*** Opening of DATA FOR THIS EXERCISE ***

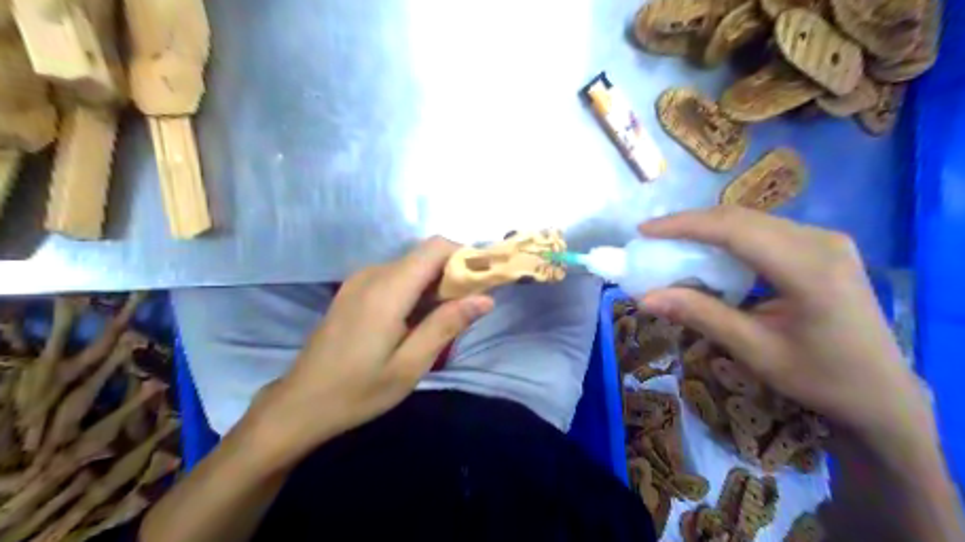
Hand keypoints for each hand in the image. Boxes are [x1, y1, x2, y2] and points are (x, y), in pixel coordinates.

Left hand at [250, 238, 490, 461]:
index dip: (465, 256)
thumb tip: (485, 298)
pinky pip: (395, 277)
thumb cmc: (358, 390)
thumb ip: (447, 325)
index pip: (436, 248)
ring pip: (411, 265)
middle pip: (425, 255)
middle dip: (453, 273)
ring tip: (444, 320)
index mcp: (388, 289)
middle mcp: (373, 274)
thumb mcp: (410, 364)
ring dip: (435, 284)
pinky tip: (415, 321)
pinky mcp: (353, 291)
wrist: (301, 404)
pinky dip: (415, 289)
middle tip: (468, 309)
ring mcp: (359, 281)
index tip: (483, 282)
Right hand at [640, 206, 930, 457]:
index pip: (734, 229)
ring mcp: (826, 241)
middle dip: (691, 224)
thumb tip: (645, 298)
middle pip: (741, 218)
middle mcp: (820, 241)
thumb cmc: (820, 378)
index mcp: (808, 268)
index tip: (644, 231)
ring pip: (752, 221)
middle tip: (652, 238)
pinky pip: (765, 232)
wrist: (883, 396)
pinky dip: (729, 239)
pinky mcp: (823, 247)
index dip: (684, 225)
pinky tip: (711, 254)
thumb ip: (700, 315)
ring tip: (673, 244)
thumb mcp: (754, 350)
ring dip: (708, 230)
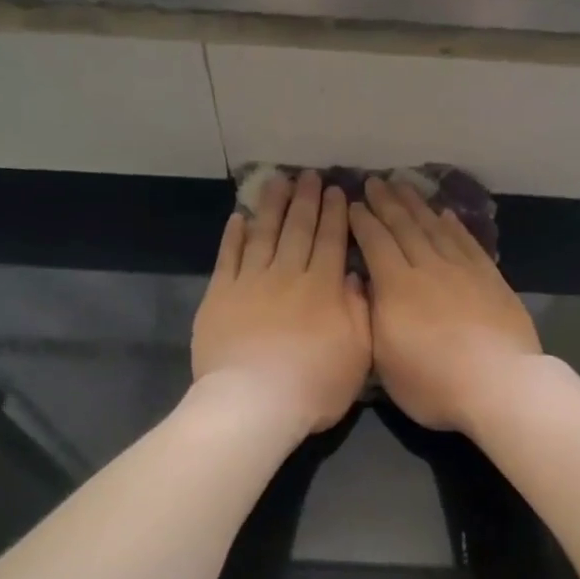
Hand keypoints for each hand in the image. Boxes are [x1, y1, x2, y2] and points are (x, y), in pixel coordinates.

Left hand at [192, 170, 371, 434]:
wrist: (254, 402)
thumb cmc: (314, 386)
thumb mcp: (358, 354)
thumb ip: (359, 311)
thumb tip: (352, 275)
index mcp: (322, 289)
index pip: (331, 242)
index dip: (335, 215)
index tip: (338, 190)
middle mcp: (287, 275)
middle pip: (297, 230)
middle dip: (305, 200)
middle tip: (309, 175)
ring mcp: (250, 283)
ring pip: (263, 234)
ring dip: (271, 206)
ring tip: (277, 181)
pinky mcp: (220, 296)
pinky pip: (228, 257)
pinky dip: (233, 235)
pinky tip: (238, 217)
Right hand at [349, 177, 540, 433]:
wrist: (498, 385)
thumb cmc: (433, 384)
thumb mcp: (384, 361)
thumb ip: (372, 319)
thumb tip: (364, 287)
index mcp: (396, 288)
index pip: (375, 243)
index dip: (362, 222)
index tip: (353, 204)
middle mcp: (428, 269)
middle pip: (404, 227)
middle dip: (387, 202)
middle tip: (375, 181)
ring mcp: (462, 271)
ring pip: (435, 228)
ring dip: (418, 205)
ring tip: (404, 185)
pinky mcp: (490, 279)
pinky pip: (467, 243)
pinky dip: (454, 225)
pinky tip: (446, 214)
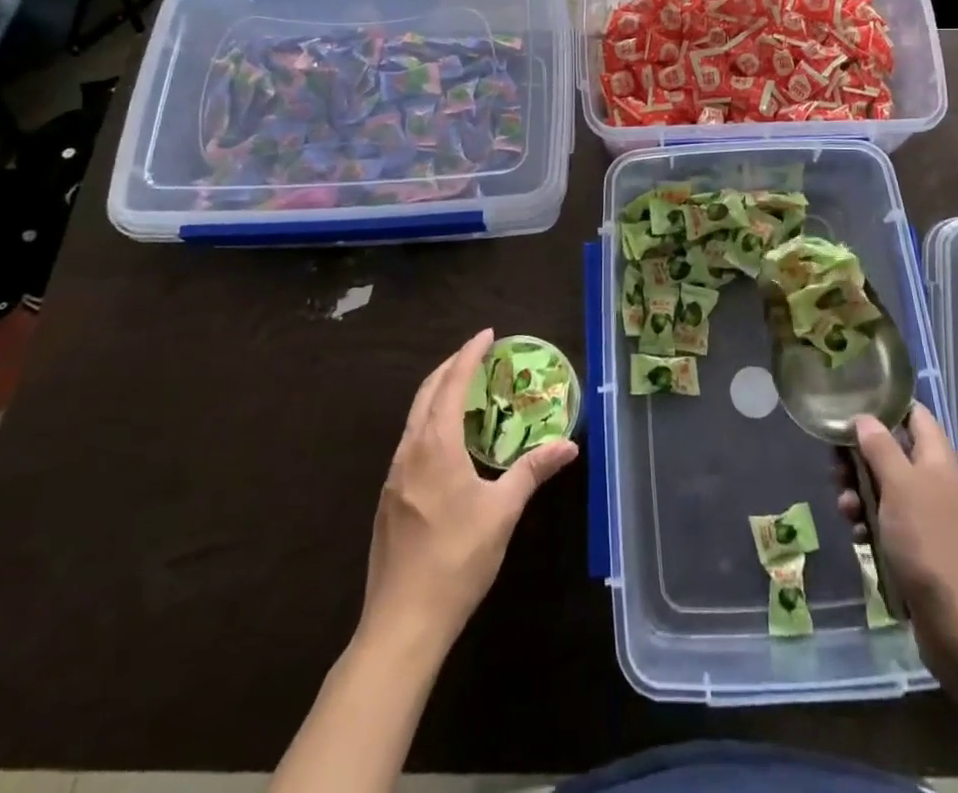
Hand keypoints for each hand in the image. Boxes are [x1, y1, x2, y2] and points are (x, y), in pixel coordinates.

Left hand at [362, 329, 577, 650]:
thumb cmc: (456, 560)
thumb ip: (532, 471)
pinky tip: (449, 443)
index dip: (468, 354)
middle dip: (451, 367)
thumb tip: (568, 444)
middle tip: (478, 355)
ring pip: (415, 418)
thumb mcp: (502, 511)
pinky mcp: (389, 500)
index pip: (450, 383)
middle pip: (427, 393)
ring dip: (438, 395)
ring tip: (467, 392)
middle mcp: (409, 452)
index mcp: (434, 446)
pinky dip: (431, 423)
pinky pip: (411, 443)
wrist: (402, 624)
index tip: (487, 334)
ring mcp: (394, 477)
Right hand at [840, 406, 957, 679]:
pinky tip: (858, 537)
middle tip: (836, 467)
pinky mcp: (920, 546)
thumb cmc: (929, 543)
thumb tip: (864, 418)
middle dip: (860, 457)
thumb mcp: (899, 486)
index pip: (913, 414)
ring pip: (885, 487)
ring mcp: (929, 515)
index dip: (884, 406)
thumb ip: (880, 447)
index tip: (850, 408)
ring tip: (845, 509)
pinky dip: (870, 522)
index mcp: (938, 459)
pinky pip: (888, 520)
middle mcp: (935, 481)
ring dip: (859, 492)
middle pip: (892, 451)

*** Close of DATA FOR THIS EXERCISE ***

* WORK REQUEST
Looking at the data above, count each line that holds the word "hand" and report the count alone.

* ANSWER BELOW
9